======== RECORDS FOR PROCESSING ========
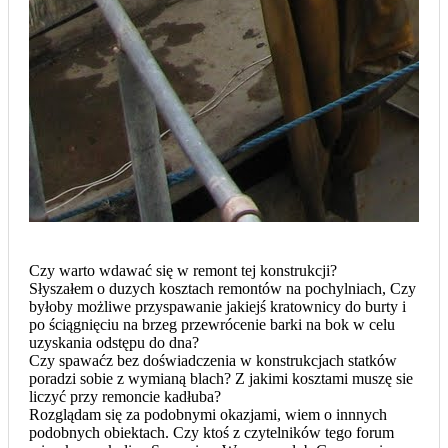
Czy warto wdawać się w remont tej konstrukcji?
Słyszałem o duzych kosztach remontów na pochylniach, Czy
byłoby możliwe przyspawanie jakiejś kratownicy do burty i
po ściągnięciu na brzeg przewrócenie barki na bok w celu
uzyskania odstępu do dna?
Czy spawaćz bez doświadczenia w konstrukcjach statków
poradzi sobie z wymianą blach? Z jakimi kosztami muszę sie
liczyć przy remoncie kadłuba?
Rozglądam się za podobnymi okazjami, wiem o innnych
podobnych obiektach. Czy ktoś z czytelników tego forum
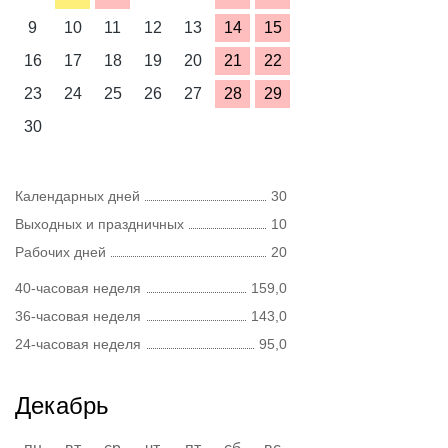
9
10
11
12
13
14
15
16
17
18
19
20
21
22
23
24
25
26
27
28
29
30
Календарных дней
30
Выходных и праздничных
10
Рабочих дней
20
40-часовая неделя
159,0
36-часовая неделя
143,0
24-часовая неделя
95,0
Декабрь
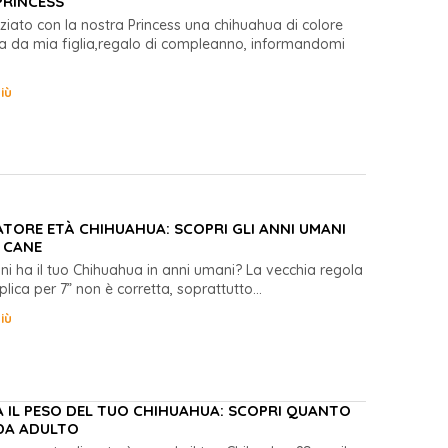
PRINCESS
niziato con la nostra Princess una chihuahua di colore
elta da mia figlia,regalo di compleanno, informandomi
iù
TORE ETÀ CHIHUAHUA: SCOPRI GLI ANNI UMANI
 CANE
ni ha il tuo Chihuahua in anni umani? La vecchia regola
plica per 7” non è corretta, soprattutto...
iù
 IL PESO DEL TUO CHIHUAHUA: SCOPRI QUANTO
DA ADULTO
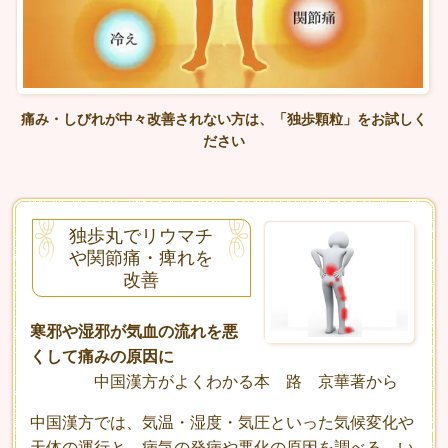
痛み・しびれが中々改善されない方は、「独歩顆粒」をお試しく
ださい
独歩丸でリウマチ
や関節痛・痺れを
改善
寒邪や湿邪が気血の流れを悪
くして痛みの原因に
中国漢方がよくわかる本 路 京華著から
中国漢方では、気温・湿度・気圧といった気候変化や
天体の運行と、病気の発病や悪化の原因を調べる、い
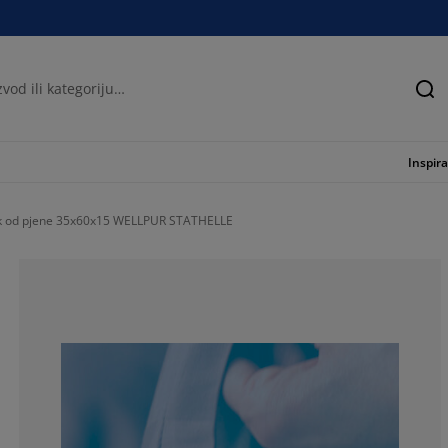
Tra
Inspira
uk od pjene 35x60x15 WELLPUR STATHELLE
77.7777777777
2.777777777777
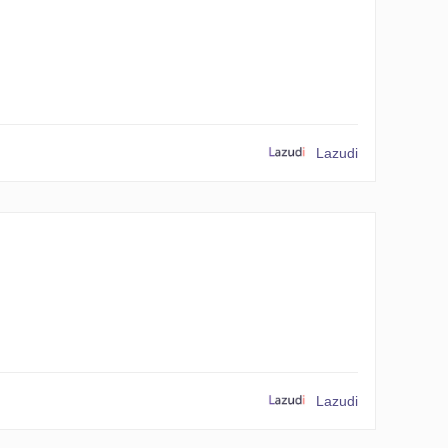
Lazudi
Lazudi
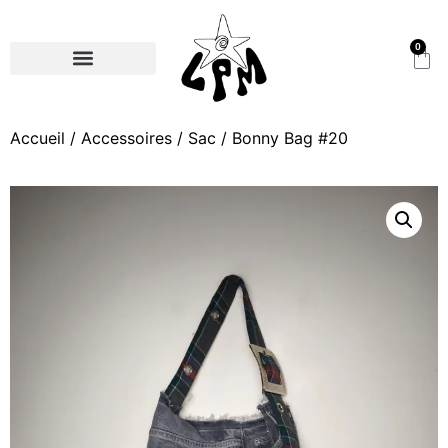
0
Accueil
/
Accessoires
/
Sac
/ Bonny Bag #20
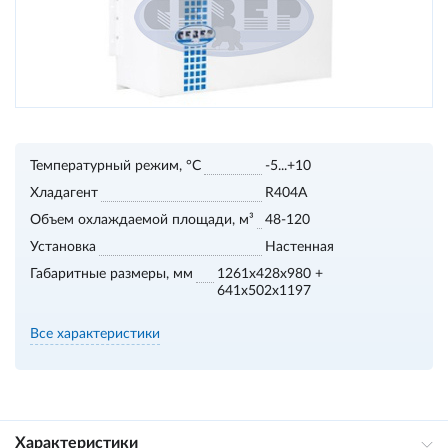
Температурный режим, °С
-5...+10
Хладагент
R404A
Объем охлаждаемой площади, м³
48-120
Установка
Настенная
Габаритные размеры, мм
1261x428x980 +
641x502x1197
Все характеристики
Характеристики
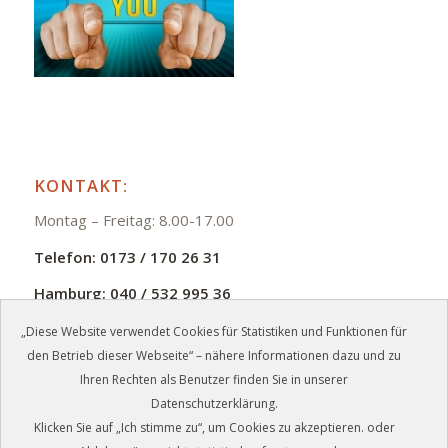
KONTAKT:
Montag – Freitag: 8.00-17.00
Telefon:
0173 / 170 26 31
Hamburg:
040 / 532 995 36
E-Mail:
info@zmb-jb.de
„Diese Website verwendet Cookies für Statistiken und Funktionen für
den Betrieb dieser Webseite“ – nähere Informationen dazu und zu
Ihren Rechten als Benutzer finden Sie in unserer
Datenschutzerklärung.
Klicken Sie auf „Ich stimme zu“, um Cookies zu akzeptieren. oder
©
2026 - ZMB Meisterbetrieb GmbH, Schwerin + Hamburg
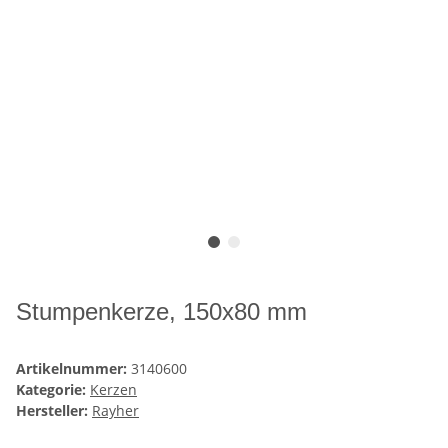
Stumpenkerze, 150x80 mm
Artikelnummer:
3140600
Kategorie:
Kerzen
Hersteller:
Rayher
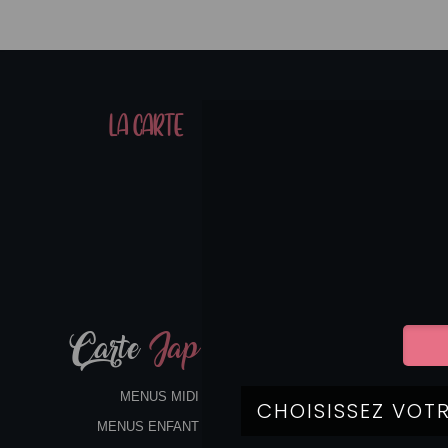
01
LA CARTE
07
Carte
Jap
MENUS MIDI
MENUS ENFANT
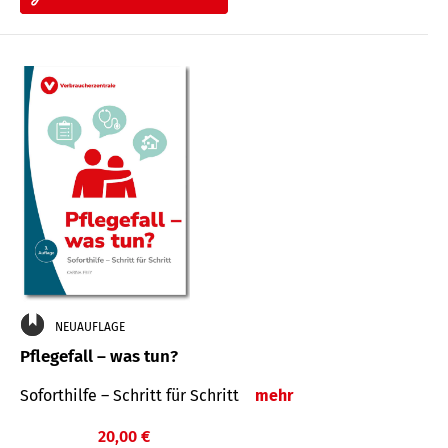
NEUAUFLAGE
Pflegefall – was tun?
Soforthilfe – Schritt für Schritt
mehr
20,00 €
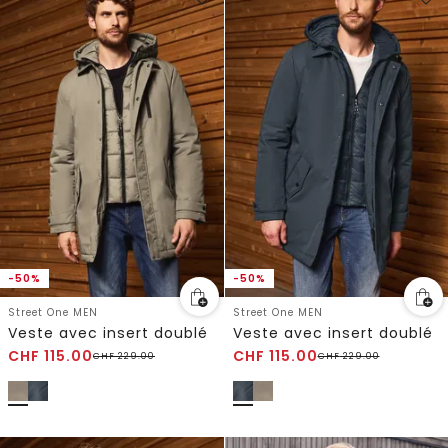
-50%
-50%
Street One MEN
Street One MEN
Veste avec insert doublé
Veste avec insert doublé
CHF
115.00
CHF
115.00
CHF
229.00
CHF
229.00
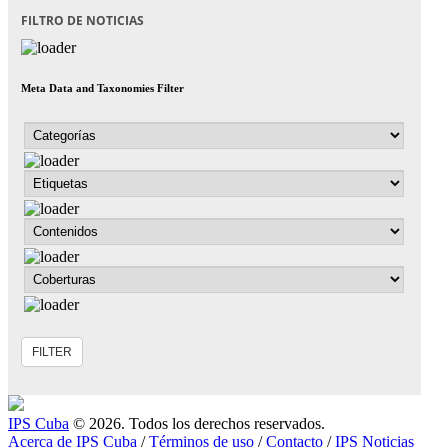
FILTRO DE NOTICIAS
Meta Data and Taxonomies Filter
IPS Cuba
© 2026. Todos los derechos reservados.
Acerca de IPS Cuba
/
Términos de uso
/
Contacto
/
IPS Noticias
========
**PROMPT:** Leave out the pictures, and write out all the remaining data above exactly.

**TASK RESULT:**
Czy warto wdawać się w remont tej konstrukcji?
Słyszałem o duzych kosztach remontów na pochylniach, Czy
byłoby możliwe przyspawanie jakiejś kratownicy do burty i
po ściągnięciu na brzeg przewrócenie barki na bok w celu
uzyskania odstępu do dna?
Czy spawaćz bez doświadczenia w konstrukcjach statków
poradzi sobie z wymianą blach? Z jakimi kosztami muszę sie
liczyć przy remoncie kadłuba?
Rozglądam się za podobnymi okazjami, wiem o innnych
podobnych obiektach. Czy ktoś z czytelników tego forum
9
10
11
12
13
14
15
16
17
18
19
20
21
22
23
24
25
26
27
28
29
30
Календарных дней
30
Выходных и праздничных
10
Рабочих дней
20
40-часовая неделя
159,0
36-часовая неделя
143,0
24-часовая неделя
95,0
Декабрь
PRINCESS
niziato con la nostra Princess una chihuahua di colore
elta da mia figlia,regalo di compleanno, informandomi
iù
TORE ETÀ CHIHUAHUA: SCOPRI GLI ANNI UMANI
 CANE
ni ha il tuo Chihuahua in anni umani? La vecchia regola
plica per 7” non è corretta, soprattutto...
iù
 IL PESO DEL TUO CHIHUAHUA: SCOPRI QUANTO
DA ADULTO
痛み・しびれが中々改善されない方は、「独歩顆粒」をお試しく
ださい
独歩丸でリウマチ
や関節痛・痺れを
改善
寒邪や湿邪が気血の流れを悪
くして痛みの原因に
中国漢方がよくわかる本 路 京華著から
中国漢方では、気温・湿度・気圧といった気候変化や
天体の運行と、病気の発病や悪化の原因を調べる、い
Tra
Inspira
uk od pjene 35x60x15 WELLPUR STATHELLE
77.7777777777
2.777777777777
Lazudi
Lazudi
0
Accueil
/
Accessoires
/
Sac
/ Bonny Bag #20
Температурный режим, °С
-5...+10
Хладагент
R404A
Объем охлаждаемой площади, м³
48-120
Установка
Настенная
Габаритные размеры, мм
1261x428x980 +
641x502x1197
Все характеристики
Характеристики
KONTAKT:
Montag – Freitag: 8.00-17.00
Telefon:
0173 / 170 26 31
Hamburg:
040 / 532 995 36
E-Mail:
info@zmb-jb.de
„Diese Website verwendet Cookies für Statistiken und Funktionen für
den Betrieb dieser Webseite“ – nähere Informationen dazu und zu
Ihren Rechten als Benutzer finden Sie in unserer
Datenschutzerklärung.
Klicken Sie auf „Ich stimme zu“, um Cookies zu akzeptieren. oder
©
2026 - ZMB Meisterbetrieb GmbH, Schwerin + Hamburg
Stumpenkerze, 150x80 mm
Artikelnummer:
3140600
Kategorie:
Kerzen
Hersteller:
Rayher
01
LA CARTE
07
Carte
Jap
MENUS MIDI
MENUS ENFANT
NEUAUFLAGE
Pflegefall – was tun?
Soforthilfe – Schritt für Schritt
mehr
20,00 €
-50%
-50%
Street One MEN
Street One MEN
Veste avec insert doublé
Veste avec insert doublé
CHF
115.00
CHF
115.00
CHF
229.00
CHF
229.00
FILTRO DE NOTICIAS
Meta Data and Taxonomies Filter
IPS Cuba
© 2026. Todos los derechos reservados.
Acerca de IPS Cuba
/
Términos de uso
/
Contacto
/
IPS Noticias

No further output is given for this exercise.